▶ _Passage shown_
Dementia Reimagined: Building a Life of Joy and Dignity from Beginning to End

Dementia Reimaginedis both medicine and memoir. Tia Powell is a medical doctor who was drawn to study dementia because of its prominence within her own family of origin. The likely chance that she will suffer some level of dementia should she live into expected old age prompted her to write about dementia for her own generation, those on the cusp of their own senior years.

The historical information surrounding dementia is anything but accurate. It came into its own as an area of serious scientific study in the early 1970s only to be replaced shortly after by a focus on Alzheimer’s. Soon the latter drew the lion’s share of dollars allocated to research as well as marketing and political attention. Today dementia is once again receiving more research as the baby boomers enter this stage of life, desiring to determine the future of their own care.

▶ _Explore the material_
A – From the dementia passage, extract the text starting with "Dementia Reimaginedis both" and going on through "own senior years.".
B – According to the dementia passage, when did dementia first become an area of serious scientific study?
C – List everything the dementia passage says Alzheimer's drew the lion's share of.

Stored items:

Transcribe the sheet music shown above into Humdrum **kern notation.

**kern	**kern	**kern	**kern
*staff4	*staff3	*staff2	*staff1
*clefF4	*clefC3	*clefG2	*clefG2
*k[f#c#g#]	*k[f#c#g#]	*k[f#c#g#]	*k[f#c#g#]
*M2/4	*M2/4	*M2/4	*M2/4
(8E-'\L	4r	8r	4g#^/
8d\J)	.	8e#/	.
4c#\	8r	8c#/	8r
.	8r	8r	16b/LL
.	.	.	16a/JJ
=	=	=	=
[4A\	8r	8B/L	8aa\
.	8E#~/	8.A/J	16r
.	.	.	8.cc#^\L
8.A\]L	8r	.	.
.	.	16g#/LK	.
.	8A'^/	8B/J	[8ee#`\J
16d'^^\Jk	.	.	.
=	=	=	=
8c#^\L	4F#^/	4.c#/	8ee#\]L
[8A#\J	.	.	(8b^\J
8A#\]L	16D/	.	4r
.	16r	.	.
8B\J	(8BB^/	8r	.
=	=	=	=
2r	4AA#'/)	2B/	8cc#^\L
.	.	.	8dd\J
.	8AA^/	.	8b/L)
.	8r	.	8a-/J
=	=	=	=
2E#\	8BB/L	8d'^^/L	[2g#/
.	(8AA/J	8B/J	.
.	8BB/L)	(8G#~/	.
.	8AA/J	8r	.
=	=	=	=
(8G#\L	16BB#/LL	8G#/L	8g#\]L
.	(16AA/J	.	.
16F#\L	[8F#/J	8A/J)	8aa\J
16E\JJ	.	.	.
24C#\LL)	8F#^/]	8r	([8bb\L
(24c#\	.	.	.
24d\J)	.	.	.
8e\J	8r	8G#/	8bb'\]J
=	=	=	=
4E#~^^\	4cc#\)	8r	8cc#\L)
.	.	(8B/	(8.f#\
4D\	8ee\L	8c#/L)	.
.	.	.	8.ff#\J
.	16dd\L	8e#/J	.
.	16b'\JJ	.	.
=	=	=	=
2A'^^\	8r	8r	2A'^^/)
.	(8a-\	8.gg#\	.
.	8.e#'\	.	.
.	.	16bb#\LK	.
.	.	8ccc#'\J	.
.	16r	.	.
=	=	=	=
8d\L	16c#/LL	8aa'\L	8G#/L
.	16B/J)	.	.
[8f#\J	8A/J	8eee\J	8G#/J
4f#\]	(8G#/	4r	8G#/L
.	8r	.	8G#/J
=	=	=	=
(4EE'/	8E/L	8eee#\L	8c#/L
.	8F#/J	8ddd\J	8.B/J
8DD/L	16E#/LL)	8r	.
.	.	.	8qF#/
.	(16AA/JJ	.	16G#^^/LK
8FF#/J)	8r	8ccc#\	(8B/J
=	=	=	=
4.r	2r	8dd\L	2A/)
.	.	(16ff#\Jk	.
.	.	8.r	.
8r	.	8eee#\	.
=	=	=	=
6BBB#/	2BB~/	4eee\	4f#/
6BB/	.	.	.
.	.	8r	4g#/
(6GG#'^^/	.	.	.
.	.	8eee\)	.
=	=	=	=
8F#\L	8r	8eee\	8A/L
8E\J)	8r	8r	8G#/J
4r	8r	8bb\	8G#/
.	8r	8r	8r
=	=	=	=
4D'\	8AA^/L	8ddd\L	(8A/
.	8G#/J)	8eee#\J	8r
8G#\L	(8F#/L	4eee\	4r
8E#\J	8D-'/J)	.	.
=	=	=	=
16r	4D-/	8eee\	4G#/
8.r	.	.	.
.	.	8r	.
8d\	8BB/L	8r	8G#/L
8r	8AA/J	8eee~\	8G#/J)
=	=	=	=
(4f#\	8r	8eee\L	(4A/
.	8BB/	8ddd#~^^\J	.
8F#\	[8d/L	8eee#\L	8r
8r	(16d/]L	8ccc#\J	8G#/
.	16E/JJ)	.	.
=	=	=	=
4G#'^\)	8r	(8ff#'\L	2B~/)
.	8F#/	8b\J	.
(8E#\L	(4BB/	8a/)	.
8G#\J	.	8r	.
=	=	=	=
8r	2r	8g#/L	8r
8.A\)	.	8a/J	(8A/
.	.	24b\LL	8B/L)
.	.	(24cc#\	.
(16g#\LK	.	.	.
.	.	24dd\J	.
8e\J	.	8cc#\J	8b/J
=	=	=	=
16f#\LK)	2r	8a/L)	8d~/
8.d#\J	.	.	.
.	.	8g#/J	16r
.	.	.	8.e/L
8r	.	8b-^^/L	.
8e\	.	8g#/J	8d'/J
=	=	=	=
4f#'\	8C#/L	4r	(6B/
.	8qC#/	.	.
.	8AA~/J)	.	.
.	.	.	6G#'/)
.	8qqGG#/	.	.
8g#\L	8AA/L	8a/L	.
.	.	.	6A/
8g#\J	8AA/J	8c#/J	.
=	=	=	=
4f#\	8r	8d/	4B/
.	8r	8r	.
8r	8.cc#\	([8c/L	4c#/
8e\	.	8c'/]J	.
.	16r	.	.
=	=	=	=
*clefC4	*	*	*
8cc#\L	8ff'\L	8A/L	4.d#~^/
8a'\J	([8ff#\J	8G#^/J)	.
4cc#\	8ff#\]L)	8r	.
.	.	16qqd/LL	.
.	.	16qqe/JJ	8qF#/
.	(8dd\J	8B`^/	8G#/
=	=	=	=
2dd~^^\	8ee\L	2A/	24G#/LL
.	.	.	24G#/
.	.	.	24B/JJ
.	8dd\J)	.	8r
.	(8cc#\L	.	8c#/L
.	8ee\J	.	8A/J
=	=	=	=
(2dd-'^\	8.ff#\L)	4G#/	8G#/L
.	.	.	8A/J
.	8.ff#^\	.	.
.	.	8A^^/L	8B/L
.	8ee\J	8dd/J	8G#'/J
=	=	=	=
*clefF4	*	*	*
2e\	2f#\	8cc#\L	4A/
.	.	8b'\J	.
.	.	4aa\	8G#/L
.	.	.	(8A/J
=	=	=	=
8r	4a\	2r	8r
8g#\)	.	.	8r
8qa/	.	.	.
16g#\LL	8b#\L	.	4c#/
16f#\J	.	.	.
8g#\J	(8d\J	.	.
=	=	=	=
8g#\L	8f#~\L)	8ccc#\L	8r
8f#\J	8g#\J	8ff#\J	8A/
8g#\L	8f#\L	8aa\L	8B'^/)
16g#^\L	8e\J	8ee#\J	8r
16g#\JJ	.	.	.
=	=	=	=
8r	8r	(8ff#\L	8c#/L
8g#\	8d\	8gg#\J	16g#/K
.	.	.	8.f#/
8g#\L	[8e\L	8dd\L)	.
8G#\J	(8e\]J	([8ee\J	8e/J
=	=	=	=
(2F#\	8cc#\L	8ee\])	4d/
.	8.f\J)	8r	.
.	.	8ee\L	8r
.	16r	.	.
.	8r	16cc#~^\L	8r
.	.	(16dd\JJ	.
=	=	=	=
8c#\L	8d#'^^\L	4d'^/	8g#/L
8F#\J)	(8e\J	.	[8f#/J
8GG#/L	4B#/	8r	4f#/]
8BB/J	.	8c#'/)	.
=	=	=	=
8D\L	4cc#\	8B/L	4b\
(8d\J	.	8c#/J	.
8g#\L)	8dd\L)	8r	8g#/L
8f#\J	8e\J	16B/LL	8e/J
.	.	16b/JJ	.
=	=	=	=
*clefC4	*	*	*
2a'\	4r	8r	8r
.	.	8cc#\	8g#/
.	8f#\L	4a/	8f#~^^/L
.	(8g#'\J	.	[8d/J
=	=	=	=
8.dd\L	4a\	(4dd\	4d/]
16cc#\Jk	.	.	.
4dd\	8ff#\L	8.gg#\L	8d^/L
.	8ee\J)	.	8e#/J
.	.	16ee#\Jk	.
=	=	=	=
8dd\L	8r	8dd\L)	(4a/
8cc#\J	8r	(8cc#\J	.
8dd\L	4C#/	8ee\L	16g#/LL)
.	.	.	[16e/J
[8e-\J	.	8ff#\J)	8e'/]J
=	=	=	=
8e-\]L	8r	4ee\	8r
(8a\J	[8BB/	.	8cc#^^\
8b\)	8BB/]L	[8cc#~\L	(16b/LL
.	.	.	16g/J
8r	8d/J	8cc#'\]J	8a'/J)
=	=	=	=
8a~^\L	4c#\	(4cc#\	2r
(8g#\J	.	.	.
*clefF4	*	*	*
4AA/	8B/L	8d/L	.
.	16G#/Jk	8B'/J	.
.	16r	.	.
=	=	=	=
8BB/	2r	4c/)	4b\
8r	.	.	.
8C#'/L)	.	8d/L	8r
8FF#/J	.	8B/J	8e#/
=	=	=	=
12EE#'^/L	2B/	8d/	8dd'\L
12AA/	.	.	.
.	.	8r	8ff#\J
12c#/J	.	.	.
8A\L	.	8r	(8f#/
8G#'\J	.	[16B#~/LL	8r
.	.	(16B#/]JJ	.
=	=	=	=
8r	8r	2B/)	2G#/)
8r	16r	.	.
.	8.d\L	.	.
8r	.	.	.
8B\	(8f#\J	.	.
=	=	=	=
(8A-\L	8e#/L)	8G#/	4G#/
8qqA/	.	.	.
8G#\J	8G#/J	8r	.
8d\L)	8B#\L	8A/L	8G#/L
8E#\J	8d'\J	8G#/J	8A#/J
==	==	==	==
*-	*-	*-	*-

▶ _Responses to the exercise_
A –
Dementia Reimaginedis both medicine and memoir. Tia Powell is a medical doctor who was drawn to study dementia because of its prominence within her own family of origin. The likely chance that she will suffer some level of dementia should she live into expected old age prompted her to write about dementia for her own generation, those on the cusp of their own senior years.

B – In the early 1970s.

C – Dollars allocated to research, marketing attention, and political attention.